==== SELECTED PASSAGE ====

But, I didn't fail. It also didn't take me thirty minutes. The first attempt was a good hour and, over time, I got it closer to 45 minutes, maybe less. But sure enough, our gallon of milk converted into a tasty pound of mozzarella. My son loved helping. It's a weird enough process to be fun for kids. Over the last six months, I've made the mozzarella probably 5 times, and several other cheeses like ricotta and fromage blanc, too. All with success.

So last week, I decided, I needed to overcome my irrational dislike of eggplant (it's purple), and at least supplant that with something rational (it doesn't taste good). I've never cooked eggplant, I don't recall eating  it more than once, but the farmer's market is chock-a-block now with eggplant in different shapes, sizes, and colors. I was going to give it a whirl. I decided the long lavender coloured ones were the coolest, and that I would transform them into eggplant parmesan. What's more perfect than that when you can make your own mozzarella ??!  I figured, I just had to love eggplant then.  So, on Columbus Day afernoon, I set about making cheese. I was also mucking with the eggplant, so I was slightly distracted. To my dismay, the cheese didn't take. Instead of stretchy curds, I had thick papermache goo. Ugh. You are kidding me. I must have done something wrong. Rummaging around the fridge, I was able to scrounge up another gallon, exactly, of milk, and gave it another whirl. It seemed better. Curds formed, and then,... everything fell apart. I had thicker goo. An hour-and-a-half in, no cheese, complete failure. No eggplant parmesan.

==== DATA UNDER STUDY ====

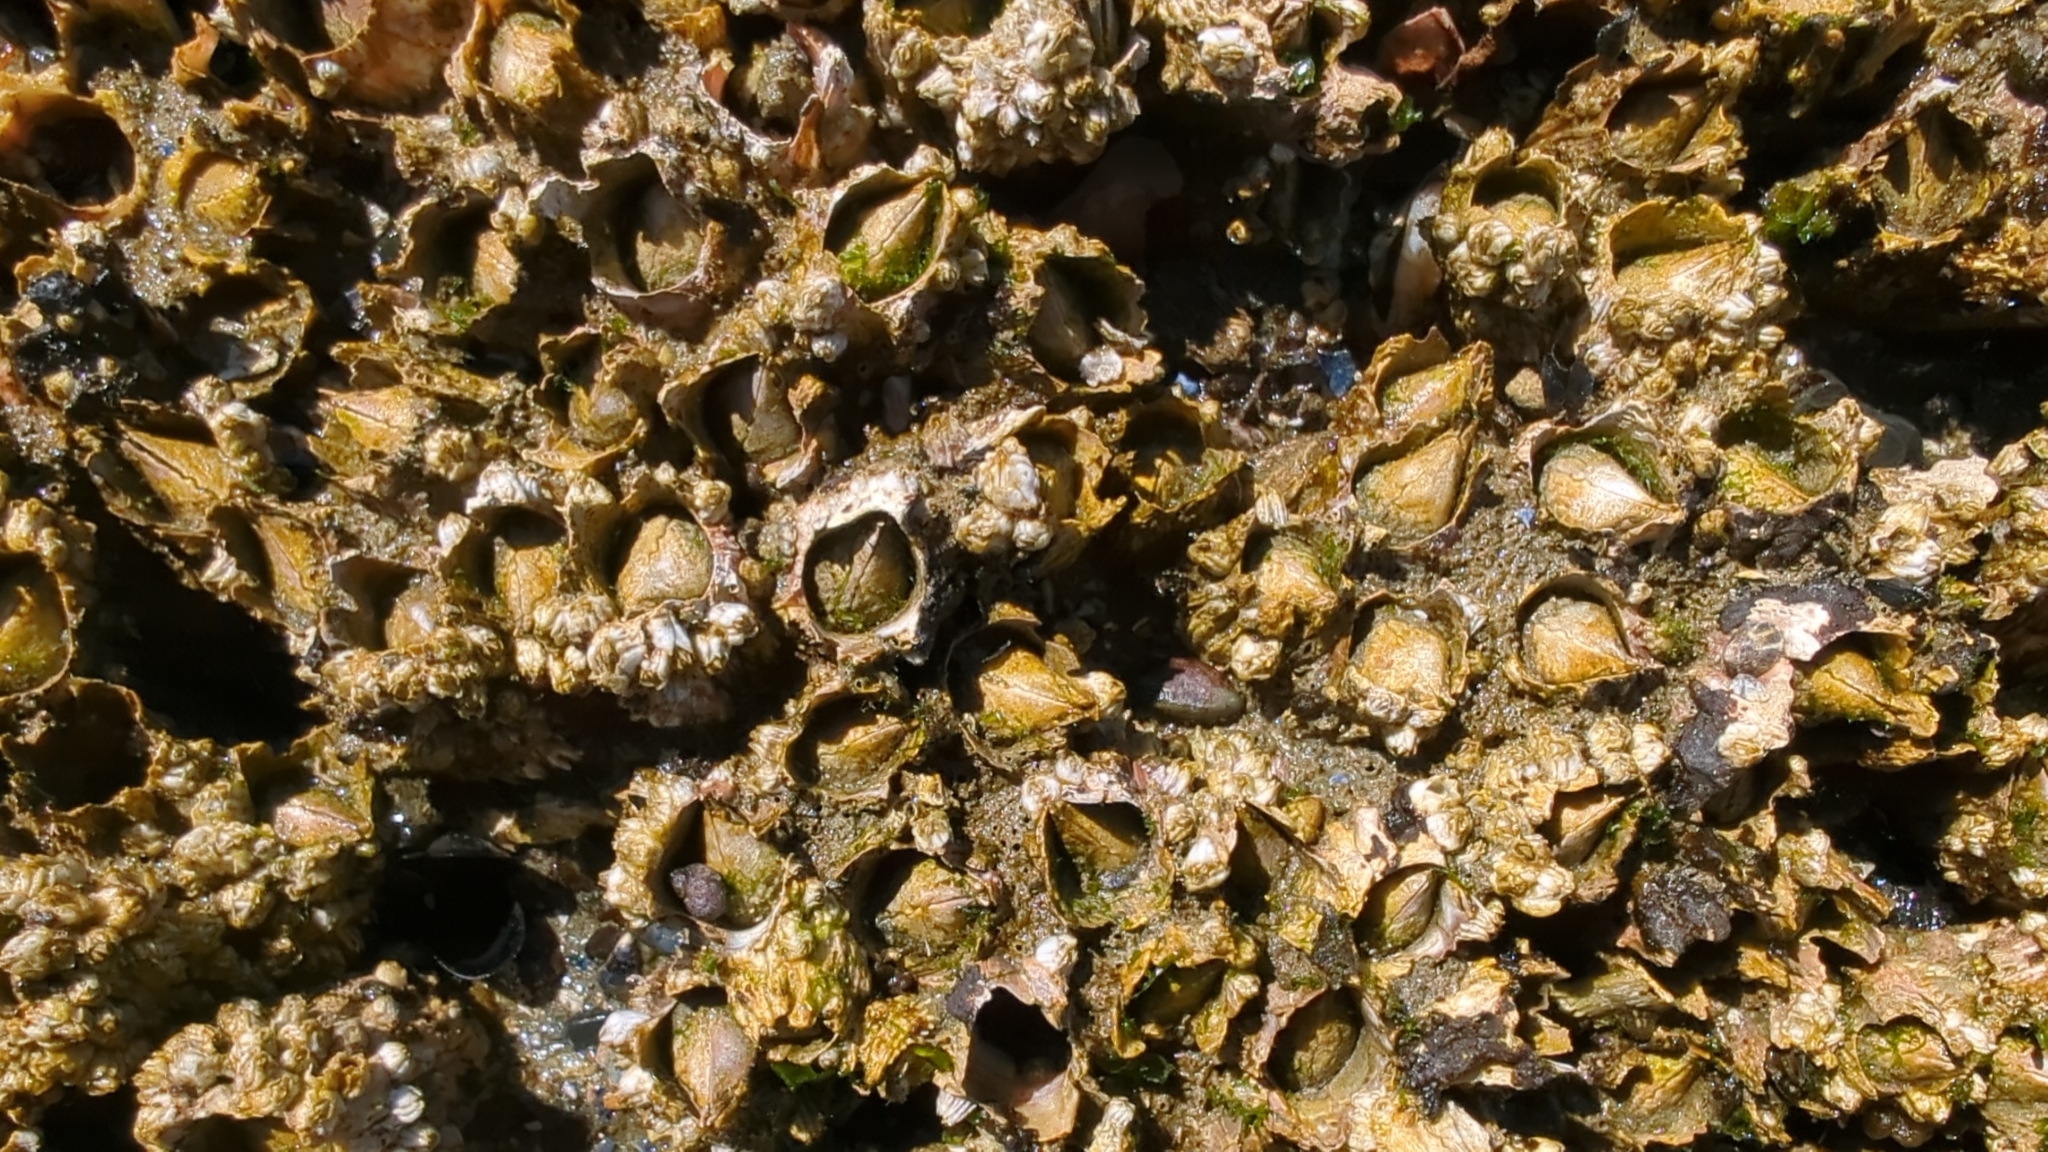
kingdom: Animalia
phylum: Arthropoda
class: Maxillopoda
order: Sessilia
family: Archaeobalanidae
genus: Semibalanus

====

▶ [WHAT IS EXPECTED]:
From the passage on making mozzarella, reproduce word for word the stretch starting with "But, I didn't" and going on through "All with success.".

▶ [TASK OUTPUT]:
But, I didn't fail. It also didn't take me thirty minutes. The first attempt was a good hour and, over time, I got it closer to 45 minutes, maybe less. But sure enough, our gallon of milk converted into a tasty pound of mozzarella. My son loved helping. It's a weird enough process to be fun for kids. Over the last six months, I've made the mozzarella probably 5 times, and several other cheeses like ricotta and fromage blanc, too. All with success.